Big private equity firms have attracted record fund inflows in recent years and that trend is expected to continue for the medium term, EY says.

It’s one of the takeaways from the accounting and consulting firm’s 13th annual Global Alternative Fund Survey, which is based on interviews with more than 200 hedge funds and private equity firms along with more than 60 institutional investors.

Within the alternative investment space, the survey highlights trends in capital flows towards hedge funds, private equity, real estate and other grouped asset classes such as private credit.

And speaking with Stockhead, Antoinette Elias — sector leader for EY’s Oceania wealth and asset management division — said the latest survey revealed a clear trend towards PE.

“Within the space, both hedge funds and private equity are viewed as alternatives to traditional managed investment strategies such as a long only equities fund,” she said.

She said a consistent shift towards investments classed as alternatives has been underway for a number of years, as capital seeks out higher returns in a broader investment environment of steady growth.

“But within the alternate space, if you ask is it going into hedge funds or private equity — what the survey found is that although money flowing into alternatives, it’s moving more rapidly into the private equity bucket rather than hedge funds,” Elias said.

Of the institutional investors surveyed, hedge funds remained the highest allocation at 33 per cent, followed by PE at 25 per cent.

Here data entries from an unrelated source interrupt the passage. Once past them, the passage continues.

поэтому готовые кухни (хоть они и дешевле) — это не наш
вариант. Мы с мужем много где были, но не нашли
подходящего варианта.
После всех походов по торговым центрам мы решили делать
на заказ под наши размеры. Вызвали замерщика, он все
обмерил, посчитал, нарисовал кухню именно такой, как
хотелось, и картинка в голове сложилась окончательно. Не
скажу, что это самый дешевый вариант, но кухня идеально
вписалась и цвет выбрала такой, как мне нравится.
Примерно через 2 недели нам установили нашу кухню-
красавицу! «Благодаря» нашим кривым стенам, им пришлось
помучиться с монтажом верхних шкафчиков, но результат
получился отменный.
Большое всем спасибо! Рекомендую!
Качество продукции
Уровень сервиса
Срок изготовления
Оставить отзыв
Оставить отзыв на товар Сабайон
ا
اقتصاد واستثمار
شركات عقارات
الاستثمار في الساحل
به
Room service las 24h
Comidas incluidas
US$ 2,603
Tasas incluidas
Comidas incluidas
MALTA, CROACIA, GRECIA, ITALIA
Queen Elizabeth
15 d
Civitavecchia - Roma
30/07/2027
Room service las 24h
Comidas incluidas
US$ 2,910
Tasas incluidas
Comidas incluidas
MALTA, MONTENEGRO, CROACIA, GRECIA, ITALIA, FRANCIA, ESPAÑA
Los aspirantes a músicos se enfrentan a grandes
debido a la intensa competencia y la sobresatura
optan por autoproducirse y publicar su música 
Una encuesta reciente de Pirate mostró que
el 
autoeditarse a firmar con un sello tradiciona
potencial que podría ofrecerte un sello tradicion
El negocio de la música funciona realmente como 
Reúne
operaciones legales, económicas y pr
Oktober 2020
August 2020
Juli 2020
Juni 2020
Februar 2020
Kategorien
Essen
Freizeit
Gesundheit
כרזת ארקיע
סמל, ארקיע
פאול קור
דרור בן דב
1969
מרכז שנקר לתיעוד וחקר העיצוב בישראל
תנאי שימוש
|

But the 2019 trend was the bigger story, as hedge fund allocations fell from 40 per cent while PE investment rose by the same amount, from 18 per cent.

Real estate investments picked up from 20 per cent to 23 per cent, while exposure to other alternative asset classes edged lower.

“What’s the reason for the difference? I think what we’re seeing is the returns PE has been able to deliver are quite attractive,” Elias said.

“What also differentiates PE from hedge funds is that generally private equity investments are bigger and they’re made over a longer time period.

“So it’s a different investment style — capital is locked up and the majority of returns come at the exit point when assets are listed or sold.”

“So investors aren’t looking for quick returns. The model of PE is that management goes in and applies their PE model to a business, and the ones that do it well have delivered very strong returns and that’s why its an area big investors will continue to allocate funds to.”

And looking ahead, the survey indicated that the evident shift which took place in 2019 is here to stay.

“Whereas minimal volatility, consistently rising equity markets and low interest rates have challenged hedge fund managers’ returns, these market conditions have served as rocket fuel for private equity portfolios,” EY said.

“Investors do not expect this trend to change over the next two to three years, having reported that they anticipate their allocation to private equity and real estate products to continue to grow.”